Work to be completed
Copy every line of text in the listing below word for word, leaving out the pictures.

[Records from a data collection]
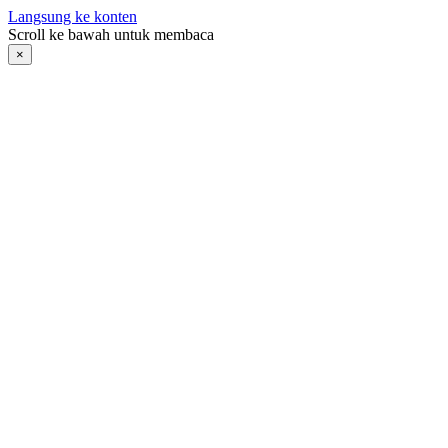
Langsung ke konten
Scroll ke bawah untuk membaca
×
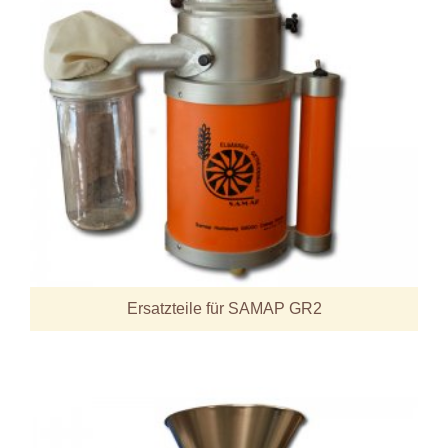
Ersatzteile für SAMAP GR2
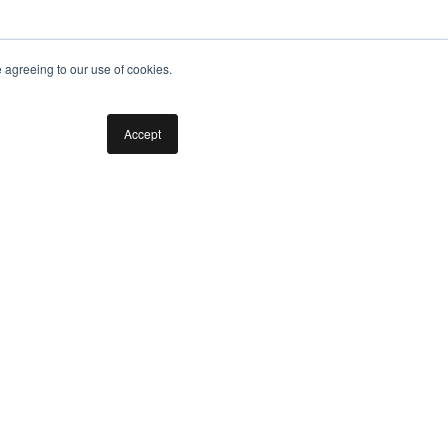
e agreeing to our use of cookies.
Accept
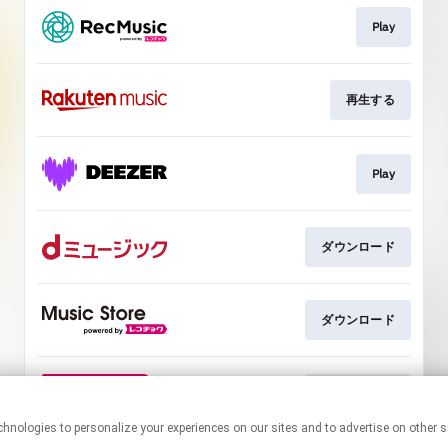
Play
再生する
Play
ダウンロード
ダウンロード
ダウンロード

Exercise output
Langsung ke konten
Scroll ke bawah untuk membaca
×
Ersatzteile für SAMAP GR2
e agreeing to our use of cookies.
Accept
Play
再生する
Play
ダウンロード
ダウンロード
ダウンロード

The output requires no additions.